Compliance & Enforcement

• Hong Kong -- SFC-Licensed Managers and Financial Resources Rules: the SFC revoked the license of a hedge fund manager for violation of the Financial Resources Rules. Type 9 managers that don’t hold client assets have a low liquid capital requirement of HKD 100,000, but the SFC nonetheless expects managers to comply.

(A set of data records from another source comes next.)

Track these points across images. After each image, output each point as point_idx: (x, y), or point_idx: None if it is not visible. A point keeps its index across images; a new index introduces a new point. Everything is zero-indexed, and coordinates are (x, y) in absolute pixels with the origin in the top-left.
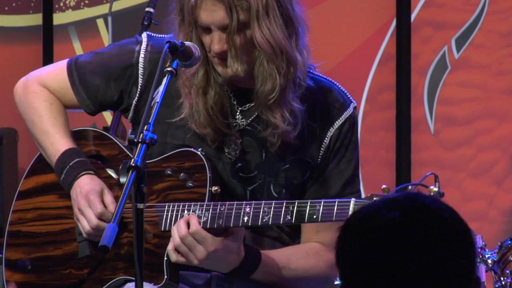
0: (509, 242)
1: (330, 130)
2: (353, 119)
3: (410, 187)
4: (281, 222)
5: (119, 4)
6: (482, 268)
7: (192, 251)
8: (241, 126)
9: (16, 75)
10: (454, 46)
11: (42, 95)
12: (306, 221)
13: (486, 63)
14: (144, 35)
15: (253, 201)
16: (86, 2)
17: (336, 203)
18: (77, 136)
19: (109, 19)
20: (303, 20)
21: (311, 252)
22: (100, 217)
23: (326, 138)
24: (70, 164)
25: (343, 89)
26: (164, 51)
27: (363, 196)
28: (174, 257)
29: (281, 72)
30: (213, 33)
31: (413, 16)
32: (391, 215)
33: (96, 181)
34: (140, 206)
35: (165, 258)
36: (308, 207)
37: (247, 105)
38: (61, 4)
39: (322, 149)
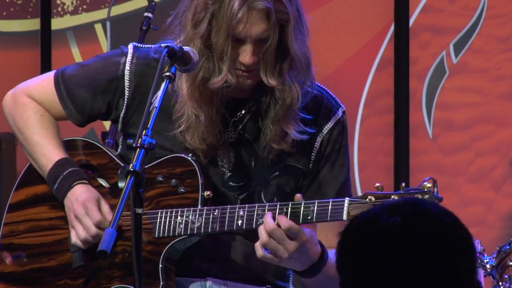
0: (508, 247)
1: (320, 135)
2: (342, 123)
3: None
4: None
5: (118, 9)
6: (480, 273)
7: (282, 244)
8: (232, 138)
9: (14, 80)
10: (453, 51)
11: (31, 106)
12: (301, 222)
13: (484, 68)
14: (130, 46)
15: (247, 205)
16: (84, 7)
17: (330, 202)
18: (66, 146)
19: (108, 24)
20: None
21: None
22: (98, 226)
23: (316, 143)
24: (64, 174)
25: (332, 94)
26: (162, 56)
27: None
28: (260, 252)
29: (303, 82)
30: (246, 45)
31: (411, 21)
32: (392, 220)
33: (91, 189)
34: (139, 211)
35: (160, 265)
36: (302, 208)
37: (238, 114)
38: (59, 9)
39: (313, 154)
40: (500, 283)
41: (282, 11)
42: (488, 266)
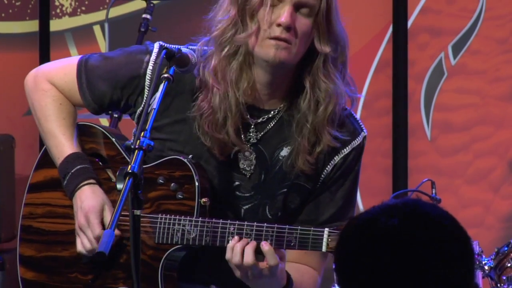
0: (506, 248)
1: (335, 158)
2: (360, 149)
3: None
4: (260, 247)
5: (116, 11)
6: (479, 274)
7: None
8: (254, 139)
9: (12, 81)
10: (451, 52)
11: (51, 93)
12: (284, 247)
13: (482, 69)
14: (156, 45)
15: (237, 222)
16: (83, 8)
17: (311, 231)
18: (80, 130)
19: (106, 25)
20: None
21: (307, 275)
22: (99, 239)
23: (329, 166)
24: (72, 171)
25: (355, 116)
26: (160, 57)
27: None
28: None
29: (341, 76)
30: (284, 6)
31: (409, 22)
32: (390, 222)
33: (97, 194)
34: (137, 212)
35: (160, 272)
36: (286, 233)
37: (265, 116)
38: (58, 10)
39: (322, 176)
40: (499, 285)
41: None
42: (486, 267)
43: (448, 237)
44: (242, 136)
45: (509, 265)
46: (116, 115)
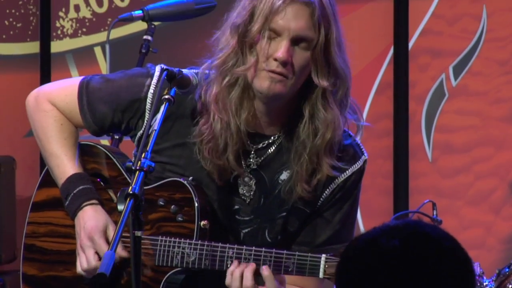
0: (507, 269)
1: (335, 181)
2: (360, 172)
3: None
4: (260, 271)
5: (117, 32)
6: None
7: None
8: (254, 165)
9: (13, 103)
10: (452, 73)
11: (52, 114)
12: (282, 272)
13: (483, 90)
14: (157, 69)
15: (236, 246)
16: (84, 30)
17: (309, 257)
18: (82, 149)
19: (107, 47)
20: None
21: None
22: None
23: (328, 190)
24: (74, 192)
25: (357, 140)
26: (161, 79)
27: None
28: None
29: (343, 107)
30: (282, 40)
31: (410, 44)
32: (391, 243)
33: (99, 214)
34: (138, 234)
35: None
36: (284, 258)
37: (265, 142)
38: (59, 32)
39: (321, 198)
40: None
41: (326, 16)
42: None
43: (449, 258)
44: (242, 162)
45: (510, 286)
46: (117, 137)
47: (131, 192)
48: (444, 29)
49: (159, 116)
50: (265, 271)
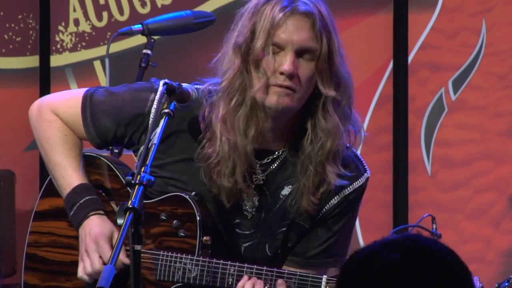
0: (506, 283)
1: (336, 197)
2: (362, 189)
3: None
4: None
5: (117, 46)
6: None
7: None
8: (259, 181)
9: (13, 117)
10: (451, 88)
11: (56, 124)
12: None
13: (483, 104)
14: (161, 83)
15: (237, 263)
16: (83, 44)
17: (310, 278)
18: (85, 161)
19: (107, 61)
20: None
21: None
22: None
23: (328, 205)
24: (80, 202)
25: (359, 156)
26: (161, 92)
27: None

United States – SEC: we know the SEC is intently focused on:

o Immediate Compliance with the Marketing Rule

o Cherry Picking

o The Custody Rule

o Examination Transparency

France -- AMF Sanction Commission Decision: The AMF has published a decision finding Horizon Asset Management guilty of failing to comply with the conditions of its authorization, breaching its obligation to monitor investments diligently, and failing to comply with its obligations regarding the valuation of assets under management. The combined penalties amount to EUR 135,000

Rulemaking and Consultations

• United States – SEC-Registered Advisers – Predictive Data: an SEC proposal would require SEC-registered advisers to “eliminate or neutralize” conflicts of interest involving the use of predictive data on adviser customers. The proposal would implicate a broad range of technology and may not be workable, and it’s part of a broader push by the SEC to impose blanket prohibitions on conflicts instead of allowing managers to use disclosure. Comments are due on 10 October 2023.